I am reading Daniel C. Dennett's book Consciousness Explained (1991) and just came across a passage explaining what Dennet calls the "Multiple Drafts Model" as an alternative to the persistent (even if unconscious or supposedly overthrown) model of a Cartesian Theater, which presupposes a central consciousness within the brain to which all input is directed and within which all input is processed. Dennett's model is similar to my mapping of Musil's novel as an infinite proliferation of de-centered circle worlds without a center, and it seems fitting that he uses the metaphor of fiction often in his book, and, in this passage, the metaphor of drafting, editing, selecting, narrating, and streams of contents, if not of consciousness. Speaking of the non-linear, de-centralized editorial processes that occur when the brain receives input, he writes:
"These editorial processes occur over large fractions of a second, during which time various additions, incorporations, emendations, and overwritings of content can occur, in various orders. ..What we actually experience is a product of many processes of interpretation--editorial processes, in effect.
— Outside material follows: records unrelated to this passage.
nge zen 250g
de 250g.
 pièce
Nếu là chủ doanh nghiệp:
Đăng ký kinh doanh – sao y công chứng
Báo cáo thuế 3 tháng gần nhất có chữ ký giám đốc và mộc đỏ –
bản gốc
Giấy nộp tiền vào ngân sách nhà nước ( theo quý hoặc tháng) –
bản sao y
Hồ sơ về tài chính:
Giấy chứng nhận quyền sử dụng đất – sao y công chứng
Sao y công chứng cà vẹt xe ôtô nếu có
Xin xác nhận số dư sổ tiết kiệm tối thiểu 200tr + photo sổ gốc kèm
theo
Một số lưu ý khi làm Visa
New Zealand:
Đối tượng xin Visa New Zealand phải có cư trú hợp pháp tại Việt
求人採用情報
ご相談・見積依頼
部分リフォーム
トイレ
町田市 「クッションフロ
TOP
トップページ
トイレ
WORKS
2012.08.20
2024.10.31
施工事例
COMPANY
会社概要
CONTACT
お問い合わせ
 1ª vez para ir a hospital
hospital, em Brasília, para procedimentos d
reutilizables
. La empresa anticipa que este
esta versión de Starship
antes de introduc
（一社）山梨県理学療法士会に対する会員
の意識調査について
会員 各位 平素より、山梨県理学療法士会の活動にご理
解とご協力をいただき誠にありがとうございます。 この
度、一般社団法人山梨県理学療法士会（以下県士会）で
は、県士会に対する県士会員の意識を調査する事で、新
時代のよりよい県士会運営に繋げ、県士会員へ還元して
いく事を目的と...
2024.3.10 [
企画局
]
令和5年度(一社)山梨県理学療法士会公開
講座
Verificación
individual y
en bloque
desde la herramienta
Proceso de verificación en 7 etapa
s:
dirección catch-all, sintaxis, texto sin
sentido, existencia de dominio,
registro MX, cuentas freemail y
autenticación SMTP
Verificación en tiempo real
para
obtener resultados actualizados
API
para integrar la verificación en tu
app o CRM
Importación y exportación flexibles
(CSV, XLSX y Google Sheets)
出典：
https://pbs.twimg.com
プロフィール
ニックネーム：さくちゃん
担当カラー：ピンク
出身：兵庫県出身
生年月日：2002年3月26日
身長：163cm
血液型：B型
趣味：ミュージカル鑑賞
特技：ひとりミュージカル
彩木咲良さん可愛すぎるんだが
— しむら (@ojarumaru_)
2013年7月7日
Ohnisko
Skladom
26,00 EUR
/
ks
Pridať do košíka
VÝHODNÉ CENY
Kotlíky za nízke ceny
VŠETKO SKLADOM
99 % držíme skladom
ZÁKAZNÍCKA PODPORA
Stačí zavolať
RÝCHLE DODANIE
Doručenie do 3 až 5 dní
They take in relatively raw and one-sided representations, and yield collated, revised, enhanced representations, and they take place in the streams of activity occurring in various parts of the brain. This much is recognized by virtually all theories of perception, but now we are poised for the novel feature of the Multiple Drafts model: Feature detections or discriminations only have to be made once. That is, once a particular, 'observation' of some feature has been made, by a specialized, localized portion of the brain, the information content thus fixed does not have to be sent somewhere else to be rediscriminated by some 'master' discriminator. . . These spatially and temporally distributed content-fixations on the brain are precisely locatable in both space and time, but their onsets do not mark the onset of consciousness of their content. It is always an open question whether any particular content thus discriminated will eventually appear as an element in conscious experience [or, in Musil, as a part of the published text!], and it is a confusion, as we shall see, to ask when it becomes consciousness. These distributed content-discriminations yield, over the course of time, something rather like a narrative stream or sequence, which can be thought of as subject to continual editing by many processes distributed around in the brain, and continuing indefinitely into the future. This stream of contents is only rather like a narrative because of its multiplicity[but awfully like a Musil narrative precisely because of this multiplicity!]; at any point in time there are multiple 'drafts' of narrative fragments at various stages of editing in various places in the brain" (113).
Where, then, we might ask, if there is no central node in the pineal gland as proposed by Descartes, where then is the author? Does this mean he really is dead? I would propose that Dennett's model suggests that consciousness is not undermined or negated by its lack of central node, but that it is dispersed, simultaneous, much more complex than we once thought; but that this does not mean that we are unconscious. It would follow then that there is an author inside of each of us, but that this author looks and acts differently than we have imagined for centuries, and that Musil's novel has shown us most clearly how this author/consciousness operates. Dennet continues: "Most important, the Multiple Drafts model avoids the tempting mistake of supposing that there must be a single narrative (the 'final' or 'published' draft, you might say) that is canonical---that is the actual stream of consciousness of the subject, whether or not the experimenter (or even the subject) can gain access to it" (113). And while the skepticism about whether or not the subject (author) or the experimenter (the reader) can gain access to the internal stream of consciousness (meaning or intent of the author?), it seems to me at least that Dennett's new model of consciousness is a modernist novelist.